Hoyt & Roberts, comps. Hoyt’s New Cyclopedia of Practical Quotations. 1922.
Conceit
I’ve never any pity for conceited people, because I think they carry their comfort about with them.
George Eliot—The Mill on the Floss. Bk. V. Ch. IV.
For what are they all in their high conceit,
When man in the bush with God may meet?
Emerson—Good-Bye. St. 4.
The world knows only two, that’s Rome and I.
Ben Jonson—Sejanus. Act V. Sc. 1.
In men this blunder still you find,
All think their little set mankind.
Hannah More—Florio. Pt. I.
Seest thou a man wise in his own conceit? There is more hope of a fool than of him.
Proverbs. XXVI. 12.
Wiser in his own conceit than seven men that can tender a reason.
Proverbs. XXVI. 16.
Be not wise in your own conceits.
Romans.

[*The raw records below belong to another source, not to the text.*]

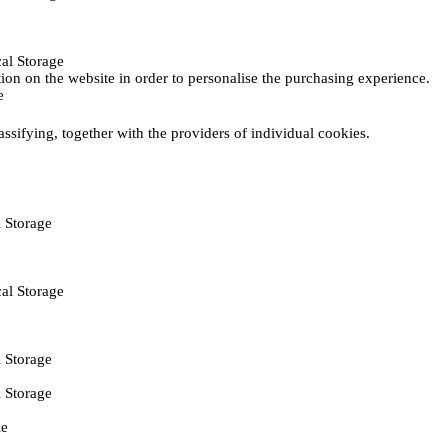
al Storage
ction on the website in order to personalise the purchasing experience.
e
assifying, together with the providers of individual cookies.
 Storage
al Storage
 Storage
 Storage
ie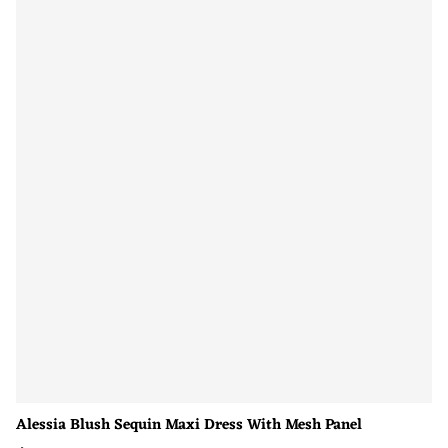
Alessia Blush Sequin Maxi Dress With Mesh Panel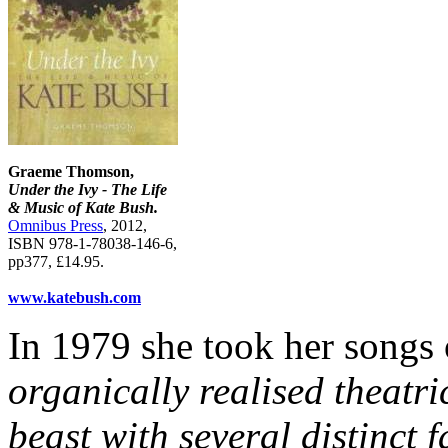
Graeme Thomson,
Under the Ivy - The Life
& Music of Kate Bush.
Omnibus Press
, 2012,
ISBN 978-1-78038-146-6,
pp377, £14.95.
www.katebush.com
In 1979 she took her songs 
organically realised theatr
beast with several distinct 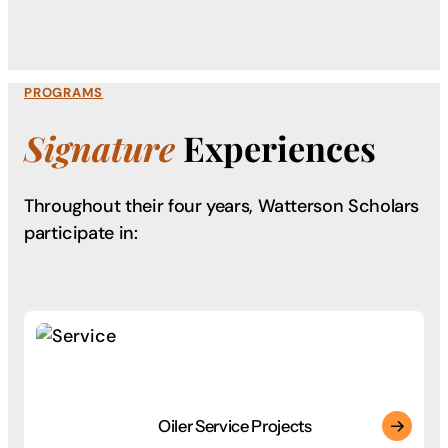
PROGRAMS
Signature
Experiences
Throughout their four years, Watterson Scholars
participate in:
Oiler Service Projects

XII. 16.
Conceit may puff a man up, but never prop him up.
Ruskin—True and Beautiful. Morals and Religion. Function of the Artist.
Conceit in weakest bodies strongest works.
Hamlet. Act III. Sc. 4. L. 114.
I am not in the roll of common men.
Henry IV. Pt. I. Act III. Sc. 1. L. 43.
Conceit, more rich in matter than in words,
Brags of his substance, not of ornament:
They are but beggars that can count their worth.
Romeo and Juliet. Act II. Sc. 6. L. 29.
Whoe’er imagines prudence all his own,
Or deems that he hath powers to speak and judge
Such as none other hath, when they are known,
They are found shallow.
Sophocles—Antigone. 707.
Faith, that’s as well said as if I had said it myself.
Swift—Polite Conversation. Dialogue II.